We have some customers who are big players in that agency, they have grown a lot. [But] we don't always know what people are doing with the data, which is a funny position. We're the ones who move the data, we don't really know what workloads are running on top of it.
Undoubtedly, lots of people are doing generative AI workloads on top of data that Fivetran delivers. For example, we have a Slack connector that will replicate all of the entire Slack message history for your organization into your data warehouse. I'm sure someone is using it for [generative AI], but they don't feel the need to tell us, we're the ones who centralize the data.
Honestly, it's at an early stage, internal adoption of these things. There's a ton of stuff happening in product development. People embed us; there's a whole category of companies that use Fivetran for data movement under the hood. You see companies building tools or AI-based products that have data connectivity as part of their needs will use Fivetran internally to solve that problem.

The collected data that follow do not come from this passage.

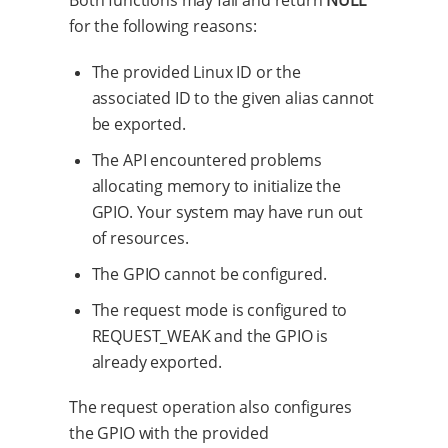
Both functions may fail and return
NULL
for the following reasons:
The provided Linux ID or the
associated ID to the given alias cannot
be exported.
The API encountered problems
allocating memory to initialize the
GPIO. Your system may have run out
of resources.
The GPIO cannot be configured.
The request mode is configured to
REQUEST_WEAK and the GPIO is
already exported.
The request operation also configures
the GPIO with the provided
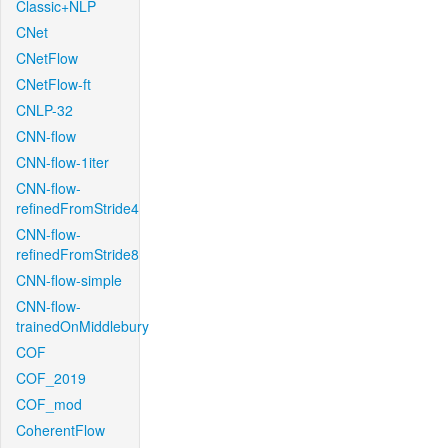
Classic+NLP
CNet
CNetFlow
CNetFlow-ft
CNLP-32
CNN-flow
CNN-flow-1iter
CNN-flow-
refinedFromStride4
CNN-flow-
refinedFromStride8
CNN-flow-simple
CNN-flow-
trainedOnMiddlebury
COF
COF_2019
COF_mod
CoherentFlow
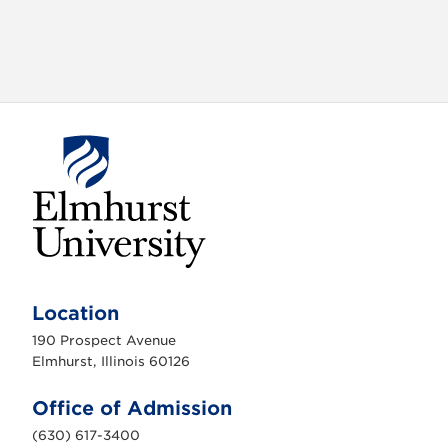
E
l
m
Location
h
u
190 Prospect Avenue
r
s
Elmhurst, Illinois 60126
t
U
n
Office of Admission
i
v
(630) 617-3400
e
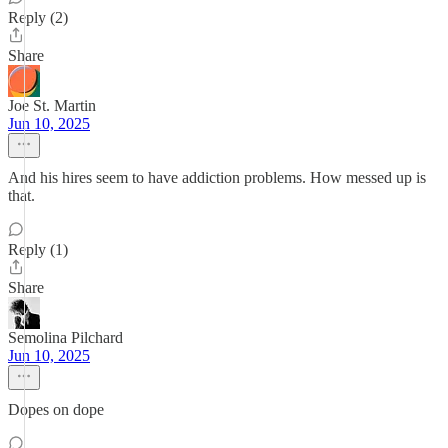
Reply (2)
Share
Joe St. Martin
Jun 10, 2025
And his hires seem to have addiction problems. How messed up is
that.
Reply (1)
Share
Semolina Pilchard
Jun 10, 2025
Dopes on dope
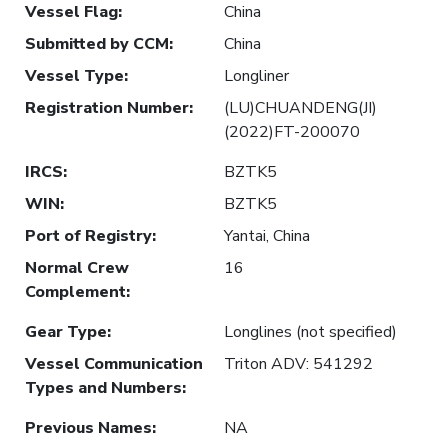
Vessel Flag
:
China
Submitted by CCM
:
China
Vessel Type
:
Longliner
Registration Number
:
(LU)CHUANDENG(JI)
(2022)FT-200070
IRCS
:
BZTK5
WIN
:
BZTK5
Port of Registry
:
Yantai, China
Normal Crew
16
Complement
:
Gear Type
:
Longlines (not specified)
Vessel Communication
Triton ADV: 541292
Types and Numbers
:
Previous Names
:
NA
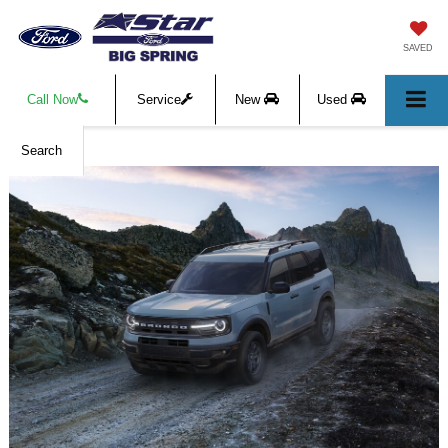
SAVED
Call Now
Service
New
Used
Search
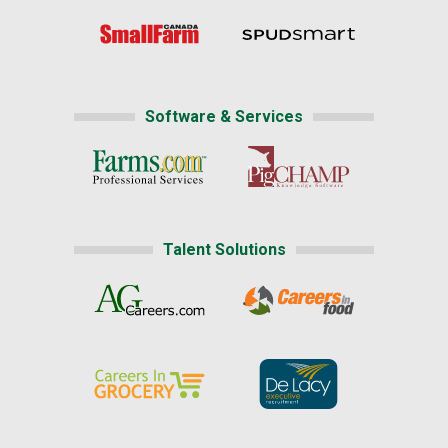
Software & Services
Talent Solutions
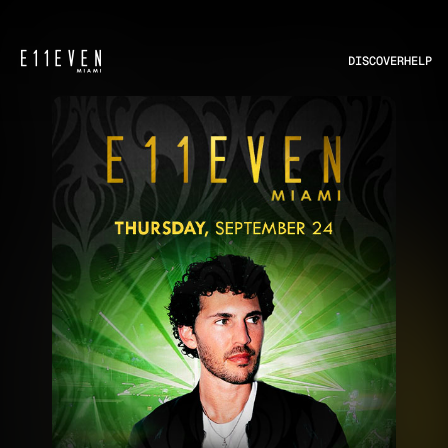
DISCOVER
HELP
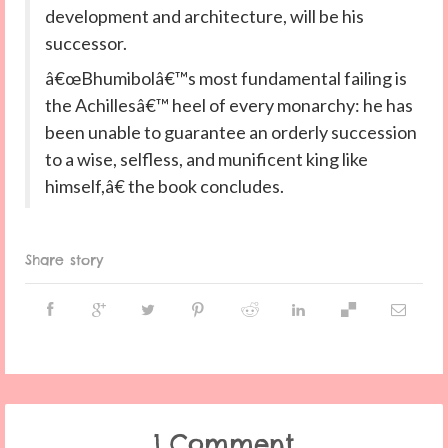
development and architecture, will be his
successor.
â€œBhumibolâ€™s most fundamental failing is
the Achillesâ€™ heel of every monarchy: he has
been unable to guarantee an orderly succession
to a wise, selfless, and munificent king like
himself,â€ the book concludes.
Share story
1 Comment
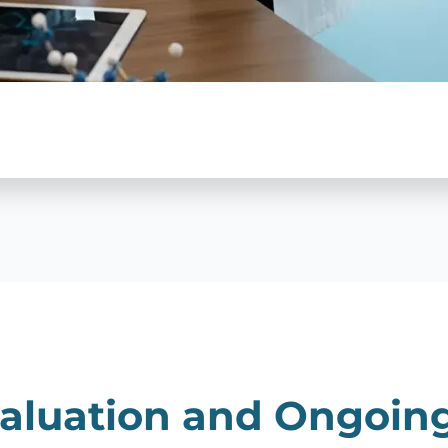
aluation and Ongoin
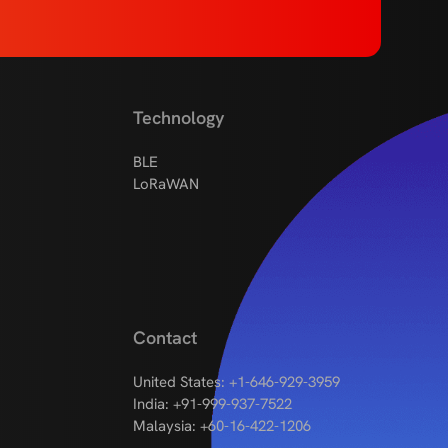
Technology
BLE
LoRaWAN
Contact
United States: +1-646-929-3959
India: +91-999-937-7522
Malaysia: +60-16-422-1206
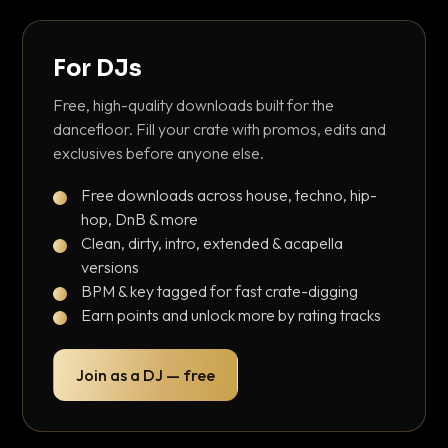
For DJs
Free, high-quality downloads built for the
dancefloor. Fill your crate with promos, edits and
exclusives before anyone else.
Free downloads across house, techno, hip-
hop, DnB & more
Clean, dirty, intro, extended & acapella
versions
BPM & key tagged for fast crate-digging
Earn points and unlock more by rating tracks
Join as a DJ — free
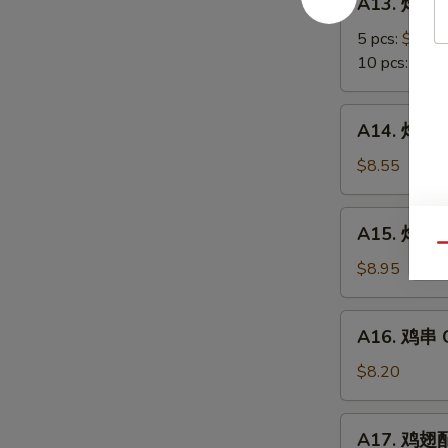
A13. 炸蟹角
Scallop
炸
蟹
5 pcs:
$5.85
角
10 pcs:
$8.3
Crab
Meat
A14.
A14. 炸大虾 
Rangoon
炸
大
$8.55
虾
Fried
A15.
A15. 炸鸡翅 
Jumbo
炸
Qu
Shrimps
鸡
$8.95
(6)
翅
Fried
A16.
A16. 鸡串 Ch
Chicken
鸡
Wings
串
$8.20
Chicken
on
A17.
A17. 鸡翅配净
Stick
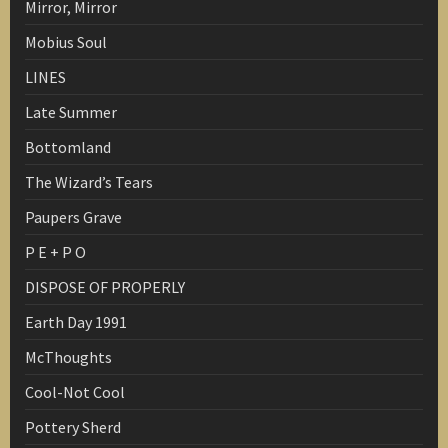
Mirror, Mirror
Mobius Soul
LINES
Late Summer
Bottomland
The Wizard’s Tears
Paupers Grave
P E + P O
DISPOSE OF PROPERLY
Earth Day 1991
McThoughts
Cool-Not Cool
Pottery Sherd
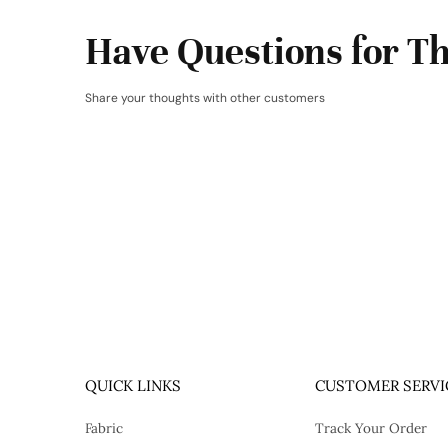
Have Questions for Th
Share your thoughts with other customers
QUICK LINKS
CUSTOMER SERVI
Fabric
Track Your Order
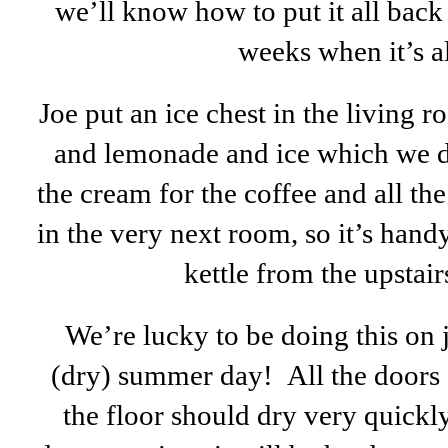
we’ll know how to put it all back
weeks when it’s a
Joe put an ice chest in the living r
and lemonade and ice which we dri
the cream for the coffee and all the
in the very next room, so it’s handy.
kettle from the upstai
We’re lucky to be doing this on 
(dry) summer day! All the doors
the floor should dry very quickly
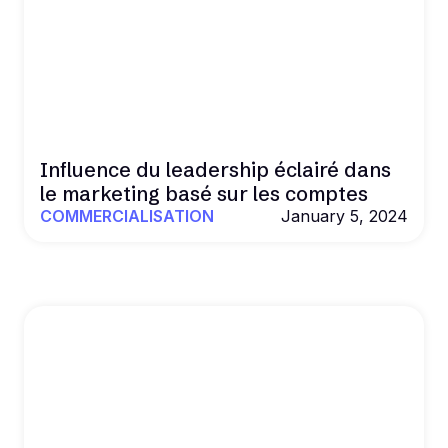
Influence du leadership éclairé dans
le marketing basé sur les comptes
COMMERCIALISATION
January 5, 2024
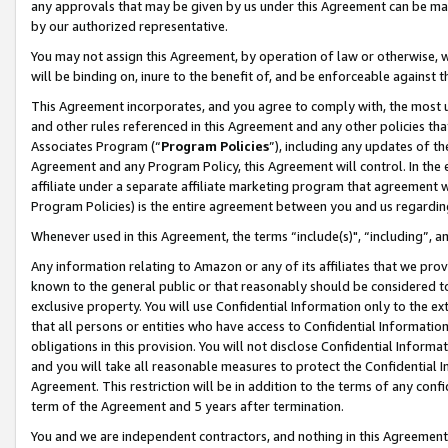
any approvals that may be given by us under this Agreement can be made,
by our authorized representative.
You may not assign this Agreement, by operation of law or otherwise, wi
will be binding on, inure to the benefit of, and be enforceable against 
This Agreement incorporates, and you agree to comply with, the most up-
and other rules referenced in this Agreement and any other policies th
Associates Program (“
Program Policies
”), including any updates of th
Agreement and any Program Policy, this Agreement will control. In th
affiliate under a separate affiliate marketing program that agreement 
Program Policies) is the entire agreement between you and us regardin
Whenever used in this Agreement, the terms “include(s)", “including”, 
Any information relating to Amazon or any of its affiliates that we pro
known to the general public or that reasonably should be considered to
exclusive property. You will use Confidential Information only to the
that all persons or entities who have access to Confidential Informatio
obligations in this provision. You will not disclose Confidential Informa
and you will take all reasonable measures to protect the Confidential In
Agreement. This restriction will be in addition to the terms of any con
term of the Agreement and 5 years after termination.
You and we are independent contractors, and nothing in this Agreement wi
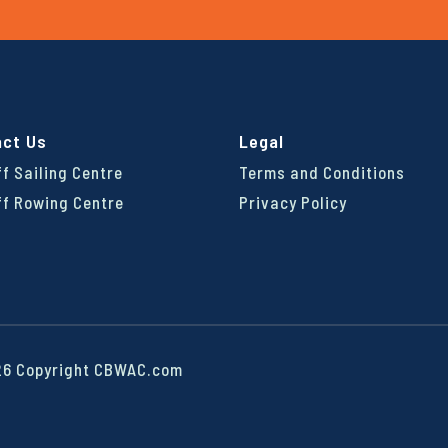
act Us
Legal
ff Sailing Centre
Terms and Conditions
ff Rowing Centre
Privacy Policy
6 Copyright CBWAC.com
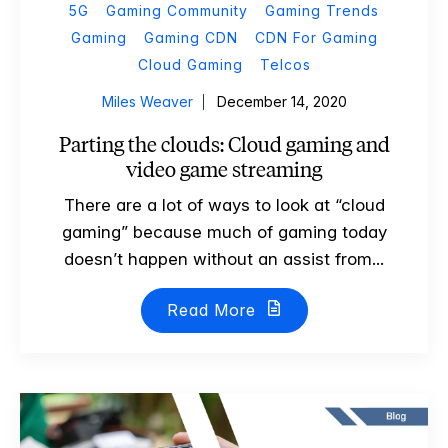
5G
Gaming Community
Gaming Trends
Gaming
Gaming CDN
CDN For Gaming
Cloud Gaming
Telcos
Miles Weaver
December 14, 2020
Parting the clouds: Cloud gaming and
video game streaming
There are a lot of ways to look at “cloud
gaming” because much of gaming today
doesn’t happen without an assist from...
Read More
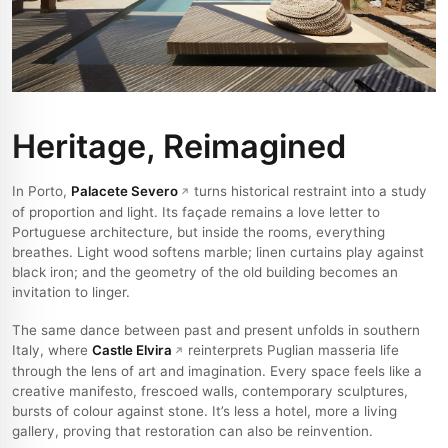
Heritage, Reimagined
In Porto,
Palacete Severo
turns historical restraint into a study
of proportion and light. Its façade remains a love letter to
Portuguese architecture, but inside the rooms, everything
breathes. Light wood softens marble; linen curtains play against
black iron; and the geometry of the old building becomes an
invitation to linger.
The same dance between past and present unfolds in southern
Italy, where
Castle Elvira
reinterprets Puglian masseria life
through the lens of art and imagination. Every space feels like a
creative manifesto, frescoed walls, contemporary sculptures,
bursts of colour against stone. It’s less a hotel, more a living
gallery, proving that restoration can also be reinvention.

And sometimes you can't even tell; you'll sign up for a product — there's lots of things that work like this — it says, "okay, connect to your Salesforce to ingest that data," and when you click through, and you're actually clicking through Fivetran. It's sort of like Stripe.
But in general, you think genAI been a growing category as opposed to the more traditional uses of Fivetran?
Yeah, it's really nice, because you can create a much better user experience. Like you say you're going to create a tool for finance teams to understand what's happening in their business instead of a generic BI tool on top of the data warehouse. You can say — this is a real example — I'm going to use Fivetran to get connectivity into NetSuite, Oracle, Salesforce, you name it, all the systems that matter for finance teams. Fivetran will ingest the data into a uniform schema, and then I'll build my product on top of that.
A product company can invest so much more into creating a great user experience than an analytics team operating a BI tool can. No shade on analytics teams, it's just there's only so much you can do as an internal team building an internal tool.
It's going to have much more sophisticated analysis than can be done with generic BI tools and SQL queries, right? A product company can invest so much more into creating a great user experience than an analytics team operating a BI tool can. No shade on analytics teams, it's just there's only so much you can do as an internal team building an internal tool.
But if it's a product that's going to be used by hundreds of companies, absolutely. And then those companies, they get this great user experience, where like you just take it out of the box and there's connectivity to all the systems, which is powered by Fivetran under the hood. It gives you sort of insights that will take an analytics team of 100 to achieve and they'll sell it to you for whatever dollars a month, those things are great. And I think we'll see more and more of those over time.
You've raised a substantial amount of money, and obviously the IPO market has been relatively closed for a while. As you look over the coming year, do you have a vision for where you want to be?
The goal is to build a long standing independent company, and that means going public when the time is right. We think there's a lot of value to the world in having a data movement vendor that is not tied to any one of the platforms and hyperscalers, because real large companies have lots of data platforms
I think the number one thing we're trying to do right now is get people to focus on this decision: Think hard not just about where does your data go, or where do you analyze it, but think about your data pipeline, think about data movement. That's actually the most consequential decision you're going to make in your data stack, because if you do it well or badly, the benefit or cost of that will ripple down to all the other layers multiplied by 1000.